Mayor Ron Maguire said, As you know, the position you hold is one the previous Council lobbied hard to establish; however the previous Council was less than impressed with how the duties were carried out.
Bratina said she is in the midst of preparing a mid to long-range work plan for Economic Development within the County, which will be presented to County Council later this summer.
Maguire also mentioned High Speed Internet. Under Bratinas predecessor, Karen Fisher, a Broadband initiative had been undertaken by North Frontenac and Addington Highlands Councils, but nothing has come of it in either township.
Bratina said there is a regionally based initiative starting up for broadband access throughout Eastern Ontario through the Eastern Ontario Wardens Caucus.
She also reported that another initiative undertaken during Karen Fishers tenure, an application for a feasibility study for an incinerator to be shared by North Frontenac and Addington Highlands is moving forward. The Provincially administered Green Enabling Fund had requested revisions to the application, and they have now been completed.
Contract Policing all but ruled out for NF: Councillor Will Cybulski, who has headed a task force on the future of policing in the township, reported that the townships initial interest had been in moving from the current so-called status-quo policing arrangement with the OPP, to a policing contract, which would give the township a greater say in what kinds of service will be provided by the OPP to North Frontenac. However, upon investigation, it looks like Contract Policing will be cost prohibitive Cybulski told Council.
Both Addington Highlands and South Frontenac have policing contracts with the OPP, but in each case costs have been increasing over the years.
Mayor Maguire goes to Ottawa Ron Maguire reported that he, along with 40 mayors from small townships, had attended a meeting with the Caucus of the Conservative Party in Ottawa.

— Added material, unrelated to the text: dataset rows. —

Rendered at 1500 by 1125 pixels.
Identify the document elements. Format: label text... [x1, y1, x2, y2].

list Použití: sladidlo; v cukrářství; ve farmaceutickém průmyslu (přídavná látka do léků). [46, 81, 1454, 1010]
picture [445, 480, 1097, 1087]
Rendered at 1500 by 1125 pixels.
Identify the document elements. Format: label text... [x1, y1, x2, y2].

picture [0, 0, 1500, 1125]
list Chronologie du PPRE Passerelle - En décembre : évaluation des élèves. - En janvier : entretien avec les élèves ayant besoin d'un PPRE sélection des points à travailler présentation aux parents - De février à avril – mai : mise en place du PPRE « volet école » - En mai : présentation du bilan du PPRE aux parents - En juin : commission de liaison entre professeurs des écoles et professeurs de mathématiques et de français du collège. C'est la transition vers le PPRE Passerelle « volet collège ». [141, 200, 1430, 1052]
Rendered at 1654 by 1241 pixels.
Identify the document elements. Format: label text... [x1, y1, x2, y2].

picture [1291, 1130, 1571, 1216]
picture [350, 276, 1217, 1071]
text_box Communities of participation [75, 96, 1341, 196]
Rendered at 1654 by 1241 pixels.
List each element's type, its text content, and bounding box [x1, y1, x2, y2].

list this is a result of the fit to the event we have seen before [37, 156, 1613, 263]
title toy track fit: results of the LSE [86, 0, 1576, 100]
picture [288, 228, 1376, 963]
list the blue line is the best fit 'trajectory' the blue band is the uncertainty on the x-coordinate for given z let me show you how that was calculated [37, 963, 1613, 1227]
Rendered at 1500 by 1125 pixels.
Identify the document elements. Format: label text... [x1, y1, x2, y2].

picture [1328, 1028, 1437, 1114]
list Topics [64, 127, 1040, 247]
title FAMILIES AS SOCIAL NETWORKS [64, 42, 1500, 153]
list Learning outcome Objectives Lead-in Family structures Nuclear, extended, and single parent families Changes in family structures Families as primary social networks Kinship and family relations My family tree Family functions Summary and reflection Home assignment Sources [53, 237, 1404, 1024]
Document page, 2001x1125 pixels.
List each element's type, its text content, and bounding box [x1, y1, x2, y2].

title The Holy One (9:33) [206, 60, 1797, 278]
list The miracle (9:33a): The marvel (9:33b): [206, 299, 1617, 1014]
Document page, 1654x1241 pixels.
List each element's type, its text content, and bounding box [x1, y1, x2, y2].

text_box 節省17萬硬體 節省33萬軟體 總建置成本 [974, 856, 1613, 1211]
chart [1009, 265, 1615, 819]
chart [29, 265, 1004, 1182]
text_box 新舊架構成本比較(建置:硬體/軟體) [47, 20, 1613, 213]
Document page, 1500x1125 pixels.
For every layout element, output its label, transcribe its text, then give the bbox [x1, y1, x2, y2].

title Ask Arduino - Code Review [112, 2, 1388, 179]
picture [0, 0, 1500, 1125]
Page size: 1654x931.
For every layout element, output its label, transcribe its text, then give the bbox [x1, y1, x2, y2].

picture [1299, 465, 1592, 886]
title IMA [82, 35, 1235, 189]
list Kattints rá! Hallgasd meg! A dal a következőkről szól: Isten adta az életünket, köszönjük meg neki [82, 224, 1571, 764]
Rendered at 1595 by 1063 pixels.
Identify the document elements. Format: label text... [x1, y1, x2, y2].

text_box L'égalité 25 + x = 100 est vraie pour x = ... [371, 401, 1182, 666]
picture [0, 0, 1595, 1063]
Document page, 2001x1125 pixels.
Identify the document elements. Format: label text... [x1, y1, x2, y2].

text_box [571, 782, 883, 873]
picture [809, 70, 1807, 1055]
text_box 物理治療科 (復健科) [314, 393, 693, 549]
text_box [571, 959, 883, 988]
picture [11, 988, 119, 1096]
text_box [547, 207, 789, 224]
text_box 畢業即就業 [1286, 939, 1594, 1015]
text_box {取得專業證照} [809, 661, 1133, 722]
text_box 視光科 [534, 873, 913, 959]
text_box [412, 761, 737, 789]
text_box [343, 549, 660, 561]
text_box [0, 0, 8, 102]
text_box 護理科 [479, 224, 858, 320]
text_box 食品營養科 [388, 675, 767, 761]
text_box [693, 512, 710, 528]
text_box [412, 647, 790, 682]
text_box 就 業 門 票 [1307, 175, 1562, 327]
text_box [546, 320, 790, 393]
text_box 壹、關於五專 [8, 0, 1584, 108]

Although wary of duplicating the efforts of the Eastern Ontario Wardens Caucus, which former Frontenac County Reeve Phil Leonard had a major role in developing, Maguire said this informal group of small municipalities (under 25,000) had a good meeting with the opposition caucus.
We spent a long time going over our grievances. I think it was valuable to meet with the other townships and to meet the Conservative Caucus. They might form the next government, so they should understand the concerns of small municipalities, Maguire said.